A playground for children shares the same frame with tanks, and a tank track resembles the spine of a monster fossilised in the earth; bathed in golden light, Normandy beaches carry no memories of the dawn attack of 6 June 1944 to slip into the comfortable guise of an idyllic holiday resort; a seemingly harmless icy landscape with a reddish pond in its centre is actually a waste dump for an aluminium plant but also a mass grave for hundreds of Bosnian men who were executed at its embankment; and in what could be interpreted as a discourse between timelessness and the ephemeral, a solitary balloon vendor poses with his bright merchandise (balloons were illegal under the Taliban) next to the ochre-dominated ruins of a concrete-building battered by war that reminds one of the archaeological site of Stonehedge.

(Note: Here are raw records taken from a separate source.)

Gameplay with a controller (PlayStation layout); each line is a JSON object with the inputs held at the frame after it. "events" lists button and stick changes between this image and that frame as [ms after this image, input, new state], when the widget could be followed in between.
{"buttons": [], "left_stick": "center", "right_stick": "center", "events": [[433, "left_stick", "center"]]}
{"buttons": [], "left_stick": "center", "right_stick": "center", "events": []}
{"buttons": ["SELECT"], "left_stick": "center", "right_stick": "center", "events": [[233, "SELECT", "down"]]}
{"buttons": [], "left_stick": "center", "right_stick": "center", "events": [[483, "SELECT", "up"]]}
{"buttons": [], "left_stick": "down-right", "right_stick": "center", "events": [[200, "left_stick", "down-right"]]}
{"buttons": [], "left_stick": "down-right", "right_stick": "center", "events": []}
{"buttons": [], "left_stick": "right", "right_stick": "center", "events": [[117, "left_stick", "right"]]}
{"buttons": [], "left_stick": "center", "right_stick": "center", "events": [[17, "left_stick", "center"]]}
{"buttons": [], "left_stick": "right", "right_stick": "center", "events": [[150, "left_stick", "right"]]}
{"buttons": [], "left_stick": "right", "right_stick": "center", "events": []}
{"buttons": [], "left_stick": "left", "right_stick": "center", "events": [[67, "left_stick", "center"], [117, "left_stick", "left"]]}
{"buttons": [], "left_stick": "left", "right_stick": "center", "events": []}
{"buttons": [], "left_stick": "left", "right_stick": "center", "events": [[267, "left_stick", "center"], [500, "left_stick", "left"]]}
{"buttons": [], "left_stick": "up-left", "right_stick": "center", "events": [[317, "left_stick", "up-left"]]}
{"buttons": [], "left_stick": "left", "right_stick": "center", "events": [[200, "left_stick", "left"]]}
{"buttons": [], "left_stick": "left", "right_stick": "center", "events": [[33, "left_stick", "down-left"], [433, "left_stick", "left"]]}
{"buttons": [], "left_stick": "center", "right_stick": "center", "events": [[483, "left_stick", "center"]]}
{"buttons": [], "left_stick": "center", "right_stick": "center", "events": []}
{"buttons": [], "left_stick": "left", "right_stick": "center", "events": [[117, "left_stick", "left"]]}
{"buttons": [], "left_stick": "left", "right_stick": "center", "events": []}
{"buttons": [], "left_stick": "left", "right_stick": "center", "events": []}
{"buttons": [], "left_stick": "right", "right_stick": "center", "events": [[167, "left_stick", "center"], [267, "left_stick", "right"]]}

Norfolk, who gave up photojournalism in favour of landscapes, fashions his subjects to look like "archaeological treasures, the remains of a great civilisation" brought to its fall through war and its aftermath. "Walking a Kabul street can be like walking through a museum of war," points out the photographer, who is interested in ruins and their portrayal in art in the paintings of Nicolas Poussin and Claude Lorrain. The notion of the sublime - central to the movement of Romanticism - is conveyed in his work through the depiction of "what is beautiful and terrifying at the same time".

Falling within the 13th Month of Photography events and held under the auspices of the British Council, Simon Norfolk's exhibition Et in Arcadia Ego runs at the Cats & Marbles Gallery (12 Fokylidou St, Komnaki, tel 210-361­3942) till October 14. Open: Tuesday, Wednesday, Thursday and Friday 1O.30am­3.30pm and 5.30pm-8.30pm; Saturday llam-4pm

(Posting date 24 October 2006)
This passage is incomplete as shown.